• _ACTION ITEM_
Copy every record below exactly, leaving out any pictures.

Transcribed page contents
%%
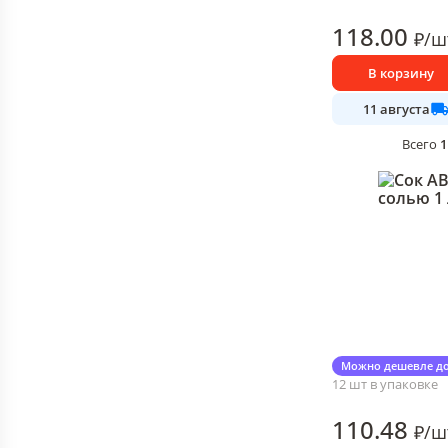
118
.00
₽
/
ш
В корзину
11 августа
1
Всего
Сок АВС томатный 
Можно дешевле до
12 шт в упаковке
110
.48
₽
/
ш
%%
• _ANSWER AREA_
118
.00
₽
/
ш
В корзину
11 августа
1
Всего
Сок АВС томатный 
Можно дешевле до
12 шт в упаковке
110
.48
₽
/
ш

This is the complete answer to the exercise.